Health and care sector latest developments
Hundreds of children in hospital unnecessarily due to inadequate community care
New analysis has suggested that hundreds of children are in hospital unnecessarily.
The Guardian reports that a report on the NHS England data, published by Children's Commissioner Dame Rachel de Souza, explained that inadequate support in community services is leading to delayed discharges.
Dame Rachel emphasised that "when a child spends months or even years confined to a hospital ward, not because they are too unwell to leave but because the community support cannot be found, the system has failed."
Lord Adebowale urges ambulance leaders to accelerate diversity efforts
Lord Victor Adebowale used his address to the Ambulance Leadership Forum to urge ambulance services to accelerate efforts to improve racial diversity across their workforce and leadership. He noted that the sector remained overwhelmingly white compared with other NHS settings. Highlighting the lack of representation among senior leaders, with only one chief executive from a minority ethnic background and no female chief executives, he warned that current efforts were “not working fast enough”.

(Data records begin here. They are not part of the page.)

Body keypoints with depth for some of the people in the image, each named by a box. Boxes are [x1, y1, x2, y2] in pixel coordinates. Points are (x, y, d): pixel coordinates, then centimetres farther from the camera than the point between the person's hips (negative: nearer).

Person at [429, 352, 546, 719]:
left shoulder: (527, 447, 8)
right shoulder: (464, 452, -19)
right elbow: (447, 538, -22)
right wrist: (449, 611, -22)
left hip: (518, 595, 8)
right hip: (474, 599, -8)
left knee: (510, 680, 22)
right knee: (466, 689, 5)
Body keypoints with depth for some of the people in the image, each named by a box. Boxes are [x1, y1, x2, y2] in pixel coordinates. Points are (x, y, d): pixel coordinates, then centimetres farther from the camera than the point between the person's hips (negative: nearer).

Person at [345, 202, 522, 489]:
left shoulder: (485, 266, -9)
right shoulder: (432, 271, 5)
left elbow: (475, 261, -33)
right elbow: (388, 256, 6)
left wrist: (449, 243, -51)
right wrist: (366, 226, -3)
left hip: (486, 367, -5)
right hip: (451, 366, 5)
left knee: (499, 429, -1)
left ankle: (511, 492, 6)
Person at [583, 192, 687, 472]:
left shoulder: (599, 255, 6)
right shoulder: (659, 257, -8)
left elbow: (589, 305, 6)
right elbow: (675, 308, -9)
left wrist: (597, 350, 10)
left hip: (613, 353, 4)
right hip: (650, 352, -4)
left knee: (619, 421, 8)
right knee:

The Association of Ambulance Chief Executives acknowledged the challenge, agreeing that greater diversity is essential to building inclusive and anti‑racist organisations. The sector has introduced mentoring schemes, leadership development pathways and work to ensure events better reflect the workforce, but leaders accept more rapid progress is needed. Lord Adebowale also praised the sector’s wider contributions, including its role in system leadership and delivery of the 10 Year Health Plan, encouraging ambulance leaders to continue shaping change across the NHS.
NHS Confederation and NHS Providers statement on the Hatzola ambulance attacks
Four ambulances belonging to Hatzola, the Jewish volunteer emergency service in North London, were deliberately set on fire in the early hours of 23 March 2026. Police are treating the incident as an antisemitic arson attack.
Interim chief executive of the NHS Confederation and NHS Providers*, Matthew Taylor said the attack was “profoundly disturbing” and would cause significant distress to Jewish NHS staff and patients. He stressed that NHS leaders have a responsibility to challenge hate within their organisations, warning that failing to do so risks normalising discrimination and undermining trust in care.
He added that The NHS Alliance will remain committed to tackling discrimination and inequality, and is already supporting members to improve understanding of antisemitism and how it is currently manifesting.
*The NHS Confederation and NHS Providers will become the NHS Alliance from April.
IHPN updates framework to boost patient safety
The Independent Healthcare Providers Network (IHPN) has announced an update to its medical governance framework, aiming to reinforce patient safety and care quality across the independent sector.
The framework, already embedded in regulation and used by the CQC, will be revised to reflect evolving best practice and maintain high standards.
Led by Professor Stephen Powis, the revised version will include sector input and is due for release in autumn 2026.
Kent meningitis cases fall
The number of cases in the Kent meningitis outbreak fell over the weekend.
The Guardian reports that, following further testing, three previously confirmed cases were downgraded.
This means there have now been 20 confirmed cases of meningitis and nine suspected cases.